More fundamentally, despite AI's advanced capabilities, many of the underlying organizational and cultural challenges can overwhelm technology-driven change. As we experienced in recent years, the resistance to change, fear of job displacement, and a lack of understanding about AI's strengths and limitations can deeply impact the pace at which the organizations adapts to new ways of working.

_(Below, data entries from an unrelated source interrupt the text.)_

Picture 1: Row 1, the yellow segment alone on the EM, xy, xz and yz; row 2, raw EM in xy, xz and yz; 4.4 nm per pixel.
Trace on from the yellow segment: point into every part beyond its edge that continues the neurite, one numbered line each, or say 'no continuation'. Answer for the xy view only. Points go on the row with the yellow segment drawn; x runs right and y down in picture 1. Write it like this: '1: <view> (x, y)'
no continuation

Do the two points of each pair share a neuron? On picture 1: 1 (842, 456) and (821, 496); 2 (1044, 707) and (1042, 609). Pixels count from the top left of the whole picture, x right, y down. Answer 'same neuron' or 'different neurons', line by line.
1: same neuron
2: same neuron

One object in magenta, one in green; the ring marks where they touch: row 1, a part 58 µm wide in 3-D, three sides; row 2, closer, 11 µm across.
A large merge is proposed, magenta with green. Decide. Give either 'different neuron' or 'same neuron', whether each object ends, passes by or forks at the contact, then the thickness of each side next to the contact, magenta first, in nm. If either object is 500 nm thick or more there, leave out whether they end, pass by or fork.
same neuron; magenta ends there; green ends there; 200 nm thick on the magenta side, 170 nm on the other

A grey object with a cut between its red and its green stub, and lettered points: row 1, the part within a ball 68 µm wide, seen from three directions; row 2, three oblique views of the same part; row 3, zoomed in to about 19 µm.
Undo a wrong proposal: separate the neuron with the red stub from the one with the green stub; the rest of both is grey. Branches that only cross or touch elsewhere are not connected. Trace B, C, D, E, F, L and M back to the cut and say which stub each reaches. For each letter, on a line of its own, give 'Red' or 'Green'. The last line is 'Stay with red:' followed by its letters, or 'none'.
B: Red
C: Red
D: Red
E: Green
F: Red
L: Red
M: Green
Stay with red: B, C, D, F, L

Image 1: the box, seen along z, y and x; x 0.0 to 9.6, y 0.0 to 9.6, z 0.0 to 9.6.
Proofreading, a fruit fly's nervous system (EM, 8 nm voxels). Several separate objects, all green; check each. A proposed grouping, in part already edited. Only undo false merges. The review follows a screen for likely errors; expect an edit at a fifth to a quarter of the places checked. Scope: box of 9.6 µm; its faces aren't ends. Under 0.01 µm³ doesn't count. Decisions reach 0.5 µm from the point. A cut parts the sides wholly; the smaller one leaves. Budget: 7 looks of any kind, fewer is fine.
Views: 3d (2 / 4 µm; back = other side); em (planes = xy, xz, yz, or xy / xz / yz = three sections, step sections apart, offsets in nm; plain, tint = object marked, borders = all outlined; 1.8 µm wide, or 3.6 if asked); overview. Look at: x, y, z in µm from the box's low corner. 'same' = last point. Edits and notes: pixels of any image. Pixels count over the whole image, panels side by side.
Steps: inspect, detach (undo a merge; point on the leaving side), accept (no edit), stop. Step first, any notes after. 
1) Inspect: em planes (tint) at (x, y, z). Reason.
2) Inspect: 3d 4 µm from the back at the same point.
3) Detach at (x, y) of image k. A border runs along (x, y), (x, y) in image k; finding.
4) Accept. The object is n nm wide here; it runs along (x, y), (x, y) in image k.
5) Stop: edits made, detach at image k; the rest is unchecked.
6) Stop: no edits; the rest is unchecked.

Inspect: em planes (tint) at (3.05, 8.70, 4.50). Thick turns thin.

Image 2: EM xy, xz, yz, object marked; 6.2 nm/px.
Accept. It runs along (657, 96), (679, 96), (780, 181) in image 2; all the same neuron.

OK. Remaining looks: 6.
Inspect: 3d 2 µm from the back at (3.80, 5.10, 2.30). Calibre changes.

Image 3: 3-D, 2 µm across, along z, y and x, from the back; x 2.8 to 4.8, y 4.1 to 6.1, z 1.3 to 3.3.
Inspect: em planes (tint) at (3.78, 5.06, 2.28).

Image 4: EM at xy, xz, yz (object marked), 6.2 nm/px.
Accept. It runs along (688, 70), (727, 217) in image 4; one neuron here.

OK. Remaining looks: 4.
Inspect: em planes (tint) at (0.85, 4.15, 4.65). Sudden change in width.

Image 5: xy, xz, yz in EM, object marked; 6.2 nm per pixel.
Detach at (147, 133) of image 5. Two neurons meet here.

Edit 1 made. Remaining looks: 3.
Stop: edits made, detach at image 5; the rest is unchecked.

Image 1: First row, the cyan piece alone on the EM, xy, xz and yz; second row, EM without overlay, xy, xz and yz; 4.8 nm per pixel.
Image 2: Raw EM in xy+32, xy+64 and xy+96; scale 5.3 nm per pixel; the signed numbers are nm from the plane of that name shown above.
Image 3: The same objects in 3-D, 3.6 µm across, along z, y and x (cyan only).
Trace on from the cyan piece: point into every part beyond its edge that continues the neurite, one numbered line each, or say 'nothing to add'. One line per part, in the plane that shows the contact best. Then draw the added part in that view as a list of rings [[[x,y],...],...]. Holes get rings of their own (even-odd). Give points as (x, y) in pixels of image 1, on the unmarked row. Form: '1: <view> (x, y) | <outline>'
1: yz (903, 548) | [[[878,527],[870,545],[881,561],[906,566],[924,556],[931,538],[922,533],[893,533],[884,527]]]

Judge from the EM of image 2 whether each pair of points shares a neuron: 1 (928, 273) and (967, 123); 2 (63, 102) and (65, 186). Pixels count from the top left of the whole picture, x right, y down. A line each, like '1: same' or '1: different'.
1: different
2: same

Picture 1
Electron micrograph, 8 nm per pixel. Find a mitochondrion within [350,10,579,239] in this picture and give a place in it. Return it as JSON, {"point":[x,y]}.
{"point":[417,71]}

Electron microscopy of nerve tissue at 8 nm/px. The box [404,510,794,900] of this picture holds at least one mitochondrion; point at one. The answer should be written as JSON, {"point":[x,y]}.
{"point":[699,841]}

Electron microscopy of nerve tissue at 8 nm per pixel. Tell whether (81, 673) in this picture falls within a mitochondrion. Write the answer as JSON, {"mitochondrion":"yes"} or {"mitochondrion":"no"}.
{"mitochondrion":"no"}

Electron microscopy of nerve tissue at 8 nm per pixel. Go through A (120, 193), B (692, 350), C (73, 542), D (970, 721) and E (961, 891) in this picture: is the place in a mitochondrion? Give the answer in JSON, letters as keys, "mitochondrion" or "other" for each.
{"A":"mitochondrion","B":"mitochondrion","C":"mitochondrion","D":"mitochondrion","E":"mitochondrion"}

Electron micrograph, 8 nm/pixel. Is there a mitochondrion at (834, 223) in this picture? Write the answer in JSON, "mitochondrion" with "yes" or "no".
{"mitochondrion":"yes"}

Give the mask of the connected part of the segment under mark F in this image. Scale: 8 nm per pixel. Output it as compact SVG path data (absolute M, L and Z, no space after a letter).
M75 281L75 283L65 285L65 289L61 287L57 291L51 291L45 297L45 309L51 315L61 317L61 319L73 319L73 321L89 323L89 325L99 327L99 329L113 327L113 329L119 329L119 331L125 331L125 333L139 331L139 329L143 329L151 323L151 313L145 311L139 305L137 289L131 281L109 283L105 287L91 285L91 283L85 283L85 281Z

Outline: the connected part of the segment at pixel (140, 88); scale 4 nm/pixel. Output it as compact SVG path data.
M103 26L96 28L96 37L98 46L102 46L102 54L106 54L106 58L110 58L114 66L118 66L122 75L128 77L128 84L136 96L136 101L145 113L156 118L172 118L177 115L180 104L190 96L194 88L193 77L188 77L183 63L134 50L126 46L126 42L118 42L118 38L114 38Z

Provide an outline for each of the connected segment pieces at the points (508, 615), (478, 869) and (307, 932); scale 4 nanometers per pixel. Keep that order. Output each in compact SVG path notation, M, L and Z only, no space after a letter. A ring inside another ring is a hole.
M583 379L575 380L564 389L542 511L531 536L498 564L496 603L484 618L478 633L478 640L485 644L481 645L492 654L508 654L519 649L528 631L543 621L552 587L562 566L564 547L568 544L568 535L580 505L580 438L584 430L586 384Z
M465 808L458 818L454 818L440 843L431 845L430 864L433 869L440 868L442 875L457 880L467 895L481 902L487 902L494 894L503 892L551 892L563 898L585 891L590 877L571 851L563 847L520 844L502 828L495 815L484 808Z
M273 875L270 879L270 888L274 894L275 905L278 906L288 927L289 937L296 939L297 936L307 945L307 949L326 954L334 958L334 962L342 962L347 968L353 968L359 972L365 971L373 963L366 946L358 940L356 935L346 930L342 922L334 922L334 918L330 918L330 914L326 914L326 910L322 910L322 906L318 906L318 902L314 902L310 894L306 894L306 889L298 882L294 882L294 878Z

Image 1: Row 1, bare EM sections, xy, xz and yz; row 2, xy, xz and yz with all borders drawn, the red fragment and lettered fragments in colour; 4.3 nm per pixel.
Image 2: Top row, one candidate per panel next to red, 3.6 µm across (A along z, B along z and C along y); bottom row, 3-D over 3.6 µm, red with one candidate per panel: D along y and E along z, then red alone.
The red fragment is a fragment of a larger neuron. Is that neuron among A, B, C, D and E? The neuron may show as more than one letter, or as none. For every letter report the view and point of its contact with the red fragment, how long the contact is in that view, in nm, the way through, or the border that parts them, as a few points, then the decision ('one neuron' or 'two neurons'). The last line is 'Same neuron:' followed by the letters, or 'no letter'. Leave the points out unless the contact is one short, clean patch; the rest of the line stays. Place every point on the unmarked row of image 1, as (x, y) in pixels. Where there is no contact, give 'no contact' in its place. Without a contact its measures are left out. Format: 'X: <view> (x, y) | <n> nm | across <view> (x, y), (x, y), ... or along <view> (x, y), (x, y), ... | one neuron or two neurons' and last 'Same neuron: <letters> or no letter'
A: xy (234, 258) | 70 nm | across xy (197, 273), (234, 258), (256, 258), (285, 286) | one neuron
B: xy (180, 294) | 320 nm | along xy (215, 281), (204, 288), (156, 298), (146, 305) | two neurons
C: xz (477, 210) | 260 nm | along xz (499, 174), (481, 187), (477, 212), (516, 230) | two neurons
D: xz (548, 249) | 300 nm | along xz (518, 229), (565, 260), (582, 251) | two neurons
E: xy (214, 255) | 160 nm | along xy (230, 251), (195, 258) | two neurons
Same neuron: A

Moreover, the complexity of organizational structures and entrenched processes can make it difficult to identify and prioritize areas for AI-driven transformation. Like earlier BPR activities, AI initiatives often require significant investments in technology, training, and change management. If not managed effectively, these costs can outweigh the potential benefits. While if overly managed, heavy-handed governance and control stifles innovation and brings progress to a halt. Ultimately, the success of AI-driven BPR may well depend on establishing the right balance in these areas and adopting a holistic approach that appropriately aligns technological and human factors.

BPR Lessons for Leaders

Much is expected of AI as a driving force for change. To achieve these goals, business processes must be redesigned and new ways of working introduced. The impact of AI’s disruption to previous working practices can be immense. However, so is the opportunity to drive efficiencies and open up new ways of working. Business leaders must critically examine their readiness to embrace this technological revolution.

The stark reality is that AI-driven BPR is much more than a process redesign. It is a fundamental reimagining of organizational structures, capabilities, and behaviours. The disruptive nature of AI forces a more profound shift – one that demands a rethink of common ways of working and challenges traditional boundaries between human expertise and machine intelligence. In doing so, it raises important new questions about ethics, bias, safety, and productivity. All of these must be addressed in the context of today’s significant economic and political uncertainty.

Our previous experiences with BPM and BPR can help point the way to address these concerns. They indicate that to navigate this complex landscape, leaders should re-examine their AI adoption strategies based on three pivotal questions:

  1. Data Robustness: Have we developed a comprehensive data strategy that goes beyond collection to ensuring quality, addressing potential biases, and creating a robust infrastructure that can power AI-driven insights? The effectiveness of AI-driven BPR hinges on the depth, breadth, and integrity of underlying data ecosystems.

  2. Organizational Adaptability: Are we prepared to fundamentally redesign our operational models, creating flexible frameworks that seamlessly integrate human creativity with AI's computational power? AI-driven BPR requires more than technological implementation – it demands a cultural transformation that embraces continuous learning and adaptive workflow design.

  3. Strategic Alignment: Can we articulate a clear vision of how AI-driven BPR directly contributes to our core business objectives, rather than treating it as a standalone technological experiment? Successful implementation demands a holistic approach that connects AI capabilities directly to strategic value creation.

Past BPR efforts failed by underestimating organizational complexity and overestimating technological solutions. AI is in danger of repeating this error. AI presents powerful optimization potential, but successful implementation requires a deep understanding of organizational and behavioural issues.

As we move forward, decision makers must invest in comprehensive change management, prioritize data quality, and create adaptive organizational structures that can integrate AI-driven insights. The most effective AI-driven BPR will be strategic, measured, and focused on tangible business outcomes rather than technological novelty. Those who approach AI as a strategic capability – not a magic solution – will be best positioned to drive meaningful business process improvement.